Start of Text for analysis
Historically, Scala developers have been burned by major tooling upgrades that land before the plugin ecosystem catches up. The sbt 2 transition appears to have learned from that experience. According to the April 14 blog post, more than 60 plugins have already been ported to sbt 2.x before the stable release.

Key ecosystem components now supporting sbt 2.x include Scala Native (v0.5.11), sbt-assembly (v2.3.1), and a Play Framework milestone build. Scala.js support is progressing via an open pull request. Metals, the language server used by VS Code and other editors, has updated its sbt 2 integration in tandem.

To ease the migration burden on plugin authors, the Scala Center released the sbt2-compat library in March 2026. The library provides a compatibility shim that allows a single codebase to compile against both sbt 1.x and sbt 2.x, bridging the type-system differences between the two generations — most notably the replacement of java.io.File with context-specific virtual file types like HashedVirtualFileRef and VirtualFile.

Development of sbt2-compat was funded in part by the Sovereign Tech Fund, a German government initiative that provides grants to open-source digital infrastructure projects. The investment reflects the growing recognition of Scala’s role in enterprise and financial-services software.

The Road to RC12

The release candidate cadence has accelerated sharply since late March. RC10 shipped on March 26 with XDG directory standard support, dependency mode controls, and an experimental sbtw launcher. RC11 followed on April 7 with compatibility changes to task output type handling. RC12 arrived on April 13, fixing four specific bugs: test behavior when dependencyMode is set, path expansion for .previous, stack traces suppressed in batch mode, and client-side run status reporting.
End of Text for analysis
Start of Dataset excerpts
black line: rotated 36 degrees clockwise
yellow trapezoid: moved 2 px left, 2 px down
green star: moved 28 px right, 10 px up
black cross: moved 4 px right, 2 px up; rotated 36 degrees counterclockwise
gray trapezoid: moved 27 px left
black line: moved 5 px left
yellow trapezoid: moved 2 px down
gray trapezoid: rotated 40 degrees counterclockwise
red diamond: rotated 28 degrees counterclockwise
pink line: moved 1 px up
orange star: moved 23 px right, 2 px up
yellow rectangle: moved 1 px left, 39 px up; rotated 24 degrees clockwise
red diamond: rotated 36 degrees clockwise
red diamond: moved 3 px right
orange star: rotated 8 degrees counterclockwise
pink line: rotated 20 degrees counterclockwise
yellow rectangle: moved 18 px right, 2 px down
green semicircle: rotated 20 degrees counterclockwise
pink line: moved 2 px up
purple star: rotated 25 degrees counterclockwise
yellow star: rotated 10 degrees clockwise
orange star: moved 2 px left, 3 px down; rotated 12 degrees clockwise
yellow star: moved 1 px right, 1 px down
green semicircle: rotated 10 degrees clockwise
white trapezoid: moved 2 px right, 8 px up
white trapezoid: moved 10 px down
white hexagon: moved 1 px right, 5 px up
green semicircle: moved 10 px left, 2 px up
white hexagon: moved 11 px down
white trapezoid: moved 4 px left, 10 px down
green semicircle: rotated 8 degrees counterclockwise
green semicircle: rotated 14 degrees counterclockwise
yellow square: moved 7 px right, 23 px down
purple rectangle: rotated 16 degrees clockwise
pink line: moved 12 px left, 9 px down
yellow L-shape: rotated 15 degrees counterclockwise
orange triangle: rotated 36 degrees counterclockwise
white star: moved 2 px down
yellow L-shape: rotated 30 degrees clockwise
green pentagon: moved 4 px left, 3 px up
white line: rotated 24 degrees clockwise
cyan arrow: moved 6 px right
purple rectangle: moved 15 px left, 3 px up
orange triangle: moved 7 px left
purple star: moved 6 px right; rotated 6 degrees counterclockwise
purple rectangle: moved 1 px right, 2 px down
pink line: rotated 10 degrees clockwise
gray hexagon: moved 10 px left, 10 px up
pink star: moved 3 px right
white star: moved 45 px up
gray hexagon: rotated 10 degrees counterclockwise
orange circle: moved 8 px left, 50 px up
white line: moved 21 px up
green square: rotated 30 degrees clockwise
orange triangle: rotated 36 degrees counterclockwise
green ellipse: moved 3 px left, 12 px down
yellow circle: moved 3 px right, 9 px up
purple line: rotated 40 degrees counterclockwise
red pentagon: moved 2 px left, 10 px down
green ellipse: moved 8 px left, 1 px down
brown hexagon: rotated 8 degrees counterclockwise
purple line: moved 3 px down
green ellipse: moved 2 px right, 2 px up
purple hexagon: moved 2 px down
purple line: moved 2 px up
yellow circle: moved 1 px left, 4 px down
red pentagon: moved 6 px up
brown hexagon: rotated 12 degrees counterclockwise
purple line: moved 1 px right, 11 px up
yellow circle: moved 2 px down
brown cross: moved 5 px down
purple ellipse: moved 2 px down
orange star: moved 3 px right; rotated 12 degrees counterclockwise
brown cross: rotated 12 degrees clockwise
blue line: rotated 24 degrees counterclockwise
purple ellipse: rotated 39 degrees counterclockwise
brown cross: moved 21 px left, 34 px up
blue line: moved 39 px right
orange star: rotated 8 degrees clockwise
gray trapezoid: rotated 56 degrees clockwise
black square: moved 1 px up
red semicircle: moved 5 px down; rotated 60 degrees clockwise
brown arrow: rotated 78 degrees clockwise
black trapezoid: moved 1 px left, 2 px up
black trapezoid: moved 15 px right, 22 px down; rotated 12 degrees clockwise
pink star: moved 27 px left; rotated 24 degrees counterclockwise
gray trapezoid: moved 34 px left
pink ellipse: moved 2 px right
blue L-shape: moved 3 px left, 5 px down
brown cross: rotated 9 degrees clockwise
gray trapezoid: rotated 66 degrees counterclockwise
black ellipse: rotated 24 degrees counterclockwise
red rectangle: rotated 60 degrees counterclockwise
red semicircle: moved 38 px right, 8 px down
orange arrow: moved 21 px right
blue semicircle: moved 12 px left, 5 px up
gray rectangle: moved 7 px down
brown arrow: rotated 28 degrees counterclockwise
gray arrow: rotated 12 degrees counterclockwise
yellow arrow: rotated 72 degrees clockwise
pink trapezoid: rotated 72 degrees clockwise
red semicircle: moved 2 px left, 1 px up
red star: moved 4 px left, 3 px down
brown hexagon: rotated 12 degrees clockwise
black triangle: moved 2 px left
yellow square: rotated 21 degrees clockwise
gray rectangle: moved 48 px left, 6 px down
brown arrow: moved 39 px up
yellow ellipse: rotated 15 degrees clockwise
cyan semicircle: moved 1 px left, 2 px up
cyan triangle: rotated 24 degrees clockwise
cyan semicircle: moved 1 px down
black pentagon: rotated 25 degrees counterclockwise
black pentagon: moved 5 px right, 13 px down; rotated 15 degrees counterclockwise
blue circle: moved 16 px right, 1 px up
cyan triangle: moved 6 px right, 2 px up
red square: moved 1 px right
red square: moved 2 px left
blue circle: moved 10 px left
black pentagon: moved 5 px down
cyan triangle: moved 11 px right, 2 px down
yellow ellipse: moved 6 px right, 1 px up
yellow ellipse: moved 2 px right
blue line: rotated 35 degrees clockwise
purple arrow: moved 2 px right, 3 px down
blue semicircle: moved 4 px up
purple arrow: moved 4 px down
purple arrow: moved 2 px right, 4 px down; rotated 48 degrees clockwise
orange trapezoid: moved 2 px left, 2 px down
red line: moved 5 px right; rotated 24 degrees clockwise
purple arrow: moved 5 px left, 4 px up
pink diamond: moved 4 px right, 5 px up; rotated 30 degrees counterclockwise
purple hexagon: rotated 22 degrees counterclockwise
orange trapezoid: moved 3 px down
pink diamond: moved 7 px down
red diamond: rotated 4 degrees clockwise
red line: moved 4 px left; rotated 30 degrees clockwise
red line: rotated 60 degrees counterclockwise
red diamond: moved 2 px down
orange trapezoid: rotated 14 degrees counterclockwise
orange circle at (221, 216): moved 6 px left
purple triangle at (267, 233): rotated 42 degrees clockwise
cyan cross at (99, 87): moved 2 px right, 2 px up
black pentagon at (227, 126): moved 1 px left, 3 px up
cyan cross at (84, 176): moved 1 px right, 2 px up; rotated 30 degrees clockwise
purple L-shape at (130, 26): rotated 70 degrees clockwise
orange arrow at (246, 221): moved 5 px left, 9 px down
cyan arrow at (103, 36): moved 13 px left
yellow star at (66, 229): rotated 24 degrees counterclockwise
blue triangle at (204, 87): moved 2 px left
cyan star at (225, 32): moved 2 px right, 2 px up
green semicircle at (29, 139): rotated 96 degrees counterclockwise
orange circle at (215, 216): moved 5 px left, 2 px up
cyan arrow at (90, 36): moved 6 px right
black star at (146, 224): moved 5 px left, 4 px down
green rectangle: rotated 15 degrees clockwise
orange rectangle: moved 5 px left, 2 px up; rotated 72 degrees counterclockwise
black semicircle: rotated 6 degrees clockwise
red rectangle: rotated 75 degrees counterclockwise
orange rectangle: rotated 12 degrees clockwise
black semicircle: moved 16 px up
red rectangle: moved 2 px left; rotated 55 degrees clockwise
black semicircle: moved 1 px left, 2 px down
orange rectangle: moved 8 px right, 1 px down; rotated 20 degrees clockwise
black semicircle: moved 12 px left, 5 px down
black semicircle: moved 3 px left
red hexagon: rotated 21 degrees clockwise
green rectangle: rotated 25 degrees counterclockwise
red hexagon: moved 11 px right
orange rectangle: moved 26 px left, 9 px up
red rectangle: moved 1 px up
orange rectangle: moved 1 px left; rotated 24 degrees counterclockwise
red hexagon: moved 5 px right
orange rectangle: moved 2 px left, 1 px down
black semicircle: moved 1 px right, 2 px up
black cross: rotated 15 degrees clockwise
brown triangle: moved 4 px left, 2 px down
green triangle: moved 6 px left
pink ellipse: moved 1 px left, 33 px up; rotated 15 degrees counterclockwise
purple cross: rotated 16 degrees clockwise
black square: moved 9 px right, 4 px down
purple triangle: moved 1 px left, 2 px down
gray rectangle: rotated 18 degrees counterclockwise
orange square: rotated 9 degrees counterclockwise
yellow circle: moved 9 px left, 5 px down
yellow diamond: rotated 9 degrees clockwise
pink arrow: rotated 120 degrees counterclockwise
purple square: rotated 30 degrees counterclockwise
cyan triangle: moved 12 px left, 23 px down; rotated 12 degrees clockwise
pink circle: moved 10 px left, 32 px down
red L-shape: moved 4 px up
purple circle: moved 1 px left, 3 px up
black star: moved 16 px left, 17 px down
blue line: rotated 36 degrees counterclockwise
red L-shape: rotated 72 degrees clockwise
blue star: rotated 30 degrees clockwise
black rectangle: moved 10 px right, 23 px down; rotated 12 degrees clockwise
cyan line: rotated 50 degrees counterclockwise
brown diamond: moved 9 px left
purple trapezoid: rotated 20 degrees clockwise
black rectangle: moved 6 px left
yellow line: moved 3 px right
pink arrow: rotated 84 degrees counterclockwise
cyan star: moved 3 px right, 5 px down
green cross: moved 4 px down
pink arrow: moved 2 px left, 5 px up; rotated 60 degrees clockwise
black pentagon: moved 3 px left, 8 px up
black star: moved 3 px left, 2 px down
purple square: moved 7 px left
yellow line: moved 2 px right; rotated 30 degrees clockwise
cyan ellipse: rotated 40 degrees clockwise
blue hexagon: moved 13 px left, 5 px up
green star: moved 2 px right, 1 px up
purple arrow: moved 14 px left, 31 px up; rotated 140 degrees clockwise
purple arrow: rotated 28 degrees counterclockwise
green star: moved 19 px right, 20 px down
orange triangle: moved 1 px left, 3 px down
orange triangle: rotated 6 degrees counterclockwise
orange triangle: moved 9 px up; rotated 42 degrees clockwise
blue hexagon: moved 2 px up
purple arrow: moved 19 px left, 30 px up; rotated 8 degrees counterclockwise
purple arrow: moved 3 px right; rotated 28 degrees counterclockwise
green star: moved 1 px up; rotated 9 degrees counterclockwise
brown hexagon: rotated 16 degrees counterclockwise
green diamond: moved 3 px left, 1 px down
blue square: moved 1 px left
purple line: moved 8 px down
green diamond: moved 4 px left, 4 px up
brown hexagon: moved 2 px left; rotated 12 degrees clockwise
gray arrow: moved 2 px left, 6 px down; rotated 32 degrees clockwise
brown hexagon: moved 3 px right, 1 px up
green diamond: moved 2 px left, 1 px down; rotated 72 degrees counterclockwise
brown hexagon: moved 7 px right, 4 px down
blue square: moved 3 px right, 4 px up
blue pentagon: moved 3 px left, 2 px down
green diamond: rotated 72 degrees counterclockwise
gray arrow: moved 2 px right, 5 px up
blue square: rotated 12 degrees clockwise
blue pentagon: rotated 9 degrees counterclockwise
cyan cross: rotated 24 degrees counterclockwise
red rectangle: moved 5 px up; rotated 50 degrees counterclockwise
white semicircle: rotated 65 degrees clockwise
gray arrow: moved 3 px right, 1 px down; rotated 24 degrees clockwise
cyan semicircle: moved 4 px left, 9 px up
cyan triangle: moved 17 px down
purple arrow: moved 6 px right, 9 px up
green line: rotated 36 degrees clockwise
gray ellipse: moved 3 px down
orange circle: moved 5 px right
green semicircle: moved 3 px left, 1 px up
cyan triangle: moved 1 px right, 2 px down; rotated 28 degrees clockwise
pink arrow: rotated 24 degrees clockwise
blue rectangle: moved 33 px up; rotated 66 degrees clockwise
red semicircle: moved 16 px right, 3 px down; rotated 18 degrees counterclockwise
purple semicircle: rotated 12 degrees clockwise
End of Dataset excerpts
**What needs to be done**
Extend the article on the sbt 2 transition, continuing after the sentence that ends with "client-side run status reporting."

**Task response**
With the creation of a dedicated 2.0.x stabilization branch, new features are now being directed toward sbt 2.1, signaling that the maintainers consider the 2.0 feature set complete.

What We Don’t Know

The team has declined to commit to a specific release date, noting that critical bugs discovered during community testing could delay the stable release by weeks or months. The exact scope of remaining edge cases is unknown. It is also unclear how quickly large enterprise codebases — some with hundreds of sbt subprojects and deeply customized plugin stacks — will be able to migrate, given the requirement to rewrite build definitions in Scala 3 and adapt to the changed classpath representation.

Analysis

The sbt 2.0 release, whenever it formally lands, will close a chapter that began in 2023 when Yokota first published the sbt 2.0 ideas post. The long runway — spanning milestones, betas, and now twelve release candidates — reflects both the difficulty of migrating a build tool’s own plugin API and the deliberate, community-consultative approach the Scala Center has taken since assuming stewardship.

For Scala developers, the practical changes are significant: Bazel-compatible caching alone could reshape how large teams share build artifacts across CI pipelines. The Scala 3 metabuild requirement is potentially disruptive for organizations that have maintained Scala 2.12 plugin code for years, but the sbt2-compat bridge and the growing plugin port list suggest the ecosystem is prepared.

The timing also matters for the broader Scala narrative. With Scala 3 now the language’s primary focus and tooling like Metals, IntelliJ, and Coursier increasingly aligned around it, an sbt 2.0 stable release would remove one of the last major infrastructure dependencies on the Scala 2 toolchain.